## Aim of the exercise
Repeat every record below exactly as it appears.

(Data records)
--- --- ---

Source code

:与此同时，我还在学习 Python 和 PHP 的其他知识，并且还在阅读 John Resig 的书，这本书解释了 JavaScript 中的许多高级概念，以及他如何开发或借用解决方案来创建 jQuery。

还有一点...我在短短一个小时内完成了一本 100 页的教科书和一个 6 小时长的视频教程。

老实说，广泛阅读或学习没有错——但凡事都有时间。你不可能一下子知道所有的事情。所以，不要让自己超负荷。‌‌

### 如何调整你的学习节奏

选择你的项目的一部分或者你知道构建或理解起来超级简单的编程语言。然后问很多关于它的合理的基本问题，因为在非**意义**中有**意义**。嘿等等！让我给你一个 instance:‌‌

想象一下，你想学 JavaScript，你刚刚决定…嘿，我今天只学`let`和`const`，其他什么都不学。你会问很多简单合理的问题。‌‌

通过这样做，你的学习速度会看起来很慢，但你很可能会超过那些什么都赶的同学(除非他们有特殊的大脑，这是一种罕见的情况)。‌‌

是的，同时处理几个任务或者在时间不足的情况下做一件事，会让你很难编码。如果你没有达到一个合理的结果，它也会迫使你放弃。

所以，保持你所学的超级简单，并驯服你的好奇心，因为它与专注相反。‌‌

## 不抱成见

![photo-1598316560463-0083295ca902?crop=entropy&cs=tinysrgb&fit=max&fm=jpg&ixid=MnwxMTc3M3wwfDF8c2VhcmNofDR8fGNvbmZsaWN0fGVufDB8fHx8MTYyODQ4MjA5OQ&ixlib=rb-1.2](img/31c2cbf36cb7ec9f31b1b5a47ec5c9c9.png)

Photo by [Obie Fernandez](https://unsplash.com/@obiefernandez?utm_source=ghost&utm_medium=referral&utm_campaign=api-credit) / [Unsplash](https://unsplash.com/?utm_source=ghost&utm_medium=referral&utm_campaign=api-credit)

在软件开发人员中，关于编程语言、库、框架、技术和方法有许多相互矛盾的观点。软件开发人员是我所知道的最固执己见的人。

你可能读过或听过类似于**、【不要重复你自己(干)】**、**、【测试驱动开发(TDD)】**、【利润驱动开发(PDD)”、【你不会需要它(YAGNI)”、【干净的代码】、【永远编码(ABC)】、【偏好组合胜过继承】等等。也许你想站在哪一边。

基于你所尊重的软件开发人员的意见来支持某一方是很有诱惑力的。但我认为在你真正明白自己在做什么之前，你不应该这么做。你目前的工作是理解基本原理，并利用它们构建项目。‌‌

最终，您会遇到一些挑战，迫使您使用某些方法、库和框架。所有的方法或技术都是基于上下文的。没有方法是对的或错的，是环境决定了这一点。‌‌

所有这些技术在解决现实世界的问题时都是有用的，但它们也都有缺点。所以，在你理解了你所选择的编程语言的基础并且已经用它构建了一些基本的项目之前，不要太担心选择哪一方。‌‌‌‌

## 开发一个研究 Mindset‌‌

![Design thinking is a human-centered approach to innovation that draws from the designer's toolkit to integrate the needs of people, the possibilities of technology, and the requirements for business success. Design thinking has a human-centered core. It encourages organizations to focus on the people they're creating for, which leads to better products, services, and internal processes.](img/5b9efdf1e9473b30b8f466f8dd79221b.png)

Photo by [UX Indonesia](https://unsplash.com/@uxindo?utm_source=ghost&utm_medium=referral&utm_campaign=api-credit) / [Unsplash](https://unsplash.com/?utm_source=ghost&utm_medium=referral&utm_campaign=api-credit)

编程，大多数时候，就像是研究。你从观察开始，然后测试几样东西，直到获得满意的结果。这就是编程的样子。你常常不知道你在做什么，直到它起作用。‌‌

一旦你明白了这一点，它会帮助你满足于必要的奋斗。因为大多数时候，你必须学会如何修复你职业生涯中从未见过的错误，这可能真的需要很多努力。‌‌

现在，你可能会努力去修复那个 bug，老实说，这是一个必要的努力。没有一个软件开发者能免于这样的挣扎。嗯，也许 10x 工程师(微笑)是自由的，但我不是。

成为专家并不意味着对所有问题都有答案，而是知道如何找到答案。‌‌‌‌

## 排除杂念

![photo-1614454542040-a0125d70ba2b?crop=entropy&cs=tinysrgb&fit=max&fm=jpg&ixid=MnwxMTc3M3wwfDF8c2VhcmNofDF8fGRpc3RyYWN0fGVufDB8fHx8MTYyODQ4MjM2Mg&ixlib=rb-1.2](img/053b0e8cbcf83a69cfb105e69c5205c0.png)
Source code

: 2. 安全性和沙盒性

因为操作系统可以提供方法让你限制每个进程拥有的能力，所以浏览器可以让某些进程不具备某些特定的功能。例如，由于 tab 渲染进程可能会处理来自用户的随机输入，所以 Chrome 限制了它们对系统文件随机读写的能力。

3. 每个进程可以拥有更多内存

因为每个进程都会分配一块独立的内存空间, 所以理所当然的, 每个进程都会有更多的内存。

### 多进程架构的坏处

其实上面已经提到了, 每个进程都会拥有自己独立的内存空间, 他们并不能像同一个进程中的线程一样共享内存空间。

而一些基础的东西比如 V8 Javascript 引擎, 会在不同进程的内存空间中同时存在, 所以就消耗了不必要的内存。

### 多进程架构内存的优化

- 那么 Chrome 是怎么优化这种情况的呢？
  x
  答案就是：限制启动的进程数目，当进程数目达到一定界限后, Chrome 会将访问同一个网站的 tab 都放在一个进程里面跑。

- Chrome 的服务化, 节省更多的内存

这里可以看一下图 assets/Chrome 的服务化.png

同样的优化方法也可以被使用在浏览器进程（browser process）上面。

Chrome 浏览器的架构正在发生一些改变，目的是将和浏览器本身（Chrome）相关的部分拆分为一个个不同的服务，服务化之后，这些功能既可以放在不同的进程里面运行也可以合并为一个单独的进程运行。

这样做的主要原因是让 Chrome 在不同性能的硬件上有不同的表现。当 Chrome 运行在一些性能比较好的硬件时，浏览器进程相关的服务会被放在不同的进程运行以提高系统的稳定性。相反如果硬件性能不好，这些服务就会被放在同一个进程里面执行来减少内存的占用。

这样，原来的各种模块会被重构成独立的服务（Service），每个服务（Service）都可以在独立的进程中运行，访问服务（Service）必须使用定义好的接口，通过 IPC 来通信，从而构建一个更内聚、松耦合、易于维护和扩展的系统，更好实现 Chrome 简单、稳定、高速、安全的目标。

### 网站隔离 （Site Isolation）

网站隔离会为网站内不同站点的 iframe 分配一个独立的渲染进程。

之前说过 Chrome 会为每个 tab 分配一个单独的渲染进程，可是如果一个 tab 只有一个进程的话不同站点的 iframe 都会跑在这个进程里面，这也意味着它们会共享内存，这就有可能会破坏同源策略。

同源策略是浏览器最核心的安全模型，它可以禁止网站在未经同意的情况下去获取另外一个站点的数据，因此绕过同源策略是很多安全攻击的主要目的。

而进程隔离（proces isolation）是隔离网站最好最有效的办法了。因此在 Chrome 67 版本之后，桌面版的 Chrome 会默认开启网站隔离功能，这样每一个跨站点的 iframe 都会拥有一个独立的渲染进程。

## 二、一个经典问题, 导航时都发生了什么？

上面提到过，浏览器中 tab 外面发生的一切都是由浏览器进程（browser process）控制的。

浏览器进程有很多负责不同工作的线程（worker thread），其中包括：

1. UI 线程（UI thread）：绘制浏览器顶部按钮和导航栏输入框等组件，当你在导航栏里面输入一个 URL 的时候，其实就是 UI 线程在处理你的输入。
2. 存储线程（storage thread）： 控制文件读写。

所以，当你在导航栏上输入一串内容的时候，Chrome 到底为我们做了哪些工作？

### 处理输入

--- --- ---

## Response box
Source code

:与此同时，我还在学习 Python 和 PHP 的其他知识，并且还在阅读 John Resig 的书，这本书解释了 JavaScript 中的许多高级概念，以及他如何开发或借用解决方案来创建 jQuery。

还有一点...我在短短一个小时内完成了一本 100 页的教科书和一个 6 小时长的视频教程。

老实说，广泛阅读或学习没有错——但凡事都有时间。你不可能一下子知道所有的事情。所以，不要让自己超负荷。‌‌

### 如何调整你的学习节奏

选择你的项目的一部分或者你知道构建或理解起来超级简单的编程语言。然后问很多关于它的合理的基本问题，因为在非**意义**中有**意义**。嘿等等！让我给你一个 instance:‌‌

想象一下，你想学 JavaScript，你刚刚决定…嘿，我今天只学`let`和`const`，其他什么都不学。你会问很多简单合理的问题。‌‌

通过这样做，你的学习速度会看起来很慢，但你很可能会超过那些什么都赶的同学(除非他们有特殊的大脑，这是一种罕见的情况)。‌‌

是的，同时处理几个任务或者在时间不足的情况下做一件事，会让你很难编码。如果你没有达到一个合理的结果，它也会迫使你放弃。

所以，保持你所学的超级简单，并驯服你的好奇心，因为它与专注相反。‌‌

## 不抱成见

![photo-1598316560463-0083295ca902?crop=entropy&cs=tinysrgb&fit=max&fm=jpg&ixid=MnwxMTc3M3wwfDF8c2VhcmNofDR8fGNvbmZsaWN0fGVufDB8fHx8MTYyODQ4MjA5OQ&ixlib=rb-1.2](img/31c2cbf36cb7ec9f31b1b5a47ec5c9c9.png)

Photo by [Obie Fernandez](https://unsplash.com/@obiefernandez?utm_source=ghost&utm_medium=referral&utm_campaign=api-credit) / [Unsplash](https://unsplash.com/?utm_source=ghost&utm_medium=referral&utm_campaign=api-credit)

在软件开发人员中，关于编程语言、库、框架、技术和方法有许多相互矛盾的观点。软件开发人员是我所知道的最固执己见的人。

你可能读过或听过类似于**、【不要重复你自己(干)】**、**、【测试驱动开发(TDD)】**、【利润驱动开发(PDD)”、【你不会需要它(YAGNI)”、【干净的代码】、【永远编码(ABC)】、【偏好组合胜过继承】等等。也许你想站在哪一边。

基于你所尊重的软件开发人员的意见来支持某一方是很有诱惑力的。但我认为在你真正明白自己在做什么之前，你不应该这么做。你目前的工作是理解基本原理，并利用它们构建项目。‌‌

最终，您会遇到一些挑战，迫使您使用某些方法、库和框架。所有的方法或技术都是基于上下文的。没有方法是对的或错的，是环境决定了这一点。‌‌

所有这些技术在解决现实世界的问题时都是有用的，但它们也都有缺点。所以，在你理解了你所选择的编程语言的基础并且已经用它构建了一些基本的项目之前，不要太担心选择哪一方。‌‌‌‌

## 开发一个研究 Mindset‌‌

![Design thinking is a human-centered approach to innovation that draws from the designer's toolkit to integrate the needs of people, the possibilities of technology, and the requirements for business success. Design thinking has a human-centered core. It encourages organizations to focus on the people they're creating for, which leads to better products, services, and internal processes.](img/5b9efdf1e9473b30b8f466f8dd79221b.png)

Photo by [UX Indonesia](https://unsplash.com/@uxindo?utm_source=ghost&utm_medium=referral&utm_campaign=api-credit) / [Unsplash](https://unsplash.com/?utm_source=ghost&utm_medium=referral&utm_campaign=api-credit)

编程，大多数时候，就像是研究。你从观察开始，然后测试几样东西，直到获得满意的结果。这就是编程的样子。你常常不知道你在做什么，直到它起作用。‌‌

一旦你明白了这一点，它会帮助你满足于必要的奋斗。因为大多数时候，你必须学会如何修复你职业生涯中从未见过的错误，这可能真的需要很多努力。‌‌

现在，你可能会努力去修复那个 bug，老实说，这是一个必要的努力。没有一个软件开发者能免于这样的挣扎。嗯，也许 10x 工程师(微笑)是自由的，但我不是。

成为专家并不意味着对所有问题都有答案，而是知道如何找到答案。‌‌‌‌

## 排除杂念

![photo-1614454542040-a0125d70ba2b?crop=entropy&cs=tinysrgb&fit=max&fm=jpg&ixid=MnwxMTc3M3wwfDF8c2VhcmNofDF8fGRpc3RyYWN0fGVufDB8fHx8MTYyODQ4MjM2Mg&ixlib=rb-1.2](img/053b0e8cbcf83a69cfb105e69c5205c0.png)
Source code

: 2. 安全性和沙盒性

因为操作系统可以提供方法让你限制每个进程拥有的能力，所以浏览器可以让某些进程不具备某些特定的功能。例如，由于 tab 渲染进程可能会处理来自用户的随机输入，所以 Chrome 限制了它们对系统文件随机读写的能力。

3. 每个进程可以拥有更多内存

因为每个进程都会分配一块独立的内存空间, 所以理所当然的, 每个进程都会有更多的内存。

### 多进程架构的坏处

其实上面已经提到了, 每个进程都会拥有自己独立的内存空间, 他们并不能像同一个进程中的线程一样共享内存空间。

而一些基础的东西比如 V8 Javascript 引擎, 会在不同进程的内存空间中同时存在, 所以就消耗了不必要的内存。

### 多进程架构内存的优化

- 那么 Chrome 是怎么优化这种情况的呢？
  x
  答案就是：限制启动的进程数目，当进程数目达到一定界限后, Chrome 会将访问同一个网站的 tab 都放在一个进程里面跑。

- Chrome 的服务化, 节省更多的内存

这里可以看一下图 assets/Chrome 的服务化.png

同样的优化方法也可以被使用在浏览器进程（browser process）上面。

Chrome 浏览器的架构正在发生一些改变，目的是将和浏览器本身（Chrome）相关的部分拆分为一个个不同的服务，服务化之后，这些功能既可以放在不同的进程里面运行也可以合并为一个单独的进程运行。

这样做的主要原因是让 Chrome 在不同性能的硬件上有不同的表现。当 Chrome 运行在一些性能比较好的硬件时，浏览器进程相关的服务会被放在不同的进程运行以提高系统的稳定性。相反如果硬件性能不好，这些服务就会被放在同一个进程里面执行来减少内存的占用。

这样，原来的各种模块会被重构成独立的服务（Service），每个服务（Service）都可以在独立的进程中运行，访问服务（Service）必须使用定义好的接口，通过 IPC 来通信，从而构建一个更内聚、松耦合、易于维护和扩展的系统，更好实现 Chrome 简单、稳定、高速、安全的目标。

### 网站隔离 （Site Isolation）

网站隔离会为网站内不同站点的 iframe 分配一个独立的渲染进程。

之前说过 Chrome 会为每个 tab 分配一个单独的渲染进程，可是如果一个 tab 只有一个进程的话不同站点的 iframe 都会跑在这个进程里面，这也意味着它们会共享内存，这就有可能会破坏同源策略。

同源策略是浏览器最核心的安全模型，它可以禁止网站在未经同意的情况下去获取另外一个站点的数据，因此绕过同源策略是很多安全攻击的主要目的。

而进程隔离（proces isolation）是隔离网站最好最有效的办法了。因此在 Chrome 67 版本之后，桌面版的 Chrome 会默认开启网站隔离功能，这样每一个跨站点的 iframe 都会拥有一个独立的渲染进程。

## 二、一个经典问题, 导航时都发生了什么？

上面提到过，浏览器中 tab 外面发生的一切都是由浏览器进程（browser process）控制的。

浏览器进程有很多负责不同工作的线程（worker thread），其中包括：

1. UI 线程（UI thread）：绘制浏览器顶部按钮和导航栏输入框等组件，当你在导航栏里面输入一个 URL 的时候，其实就是 UI 线程在处理你的输入。
2. 存储线程（storage thread）： 控制文件读写。

所以，当你在导航栏上输入一串内容的时候，Chrome 到底为我们做了哪些工作？

### 处理输入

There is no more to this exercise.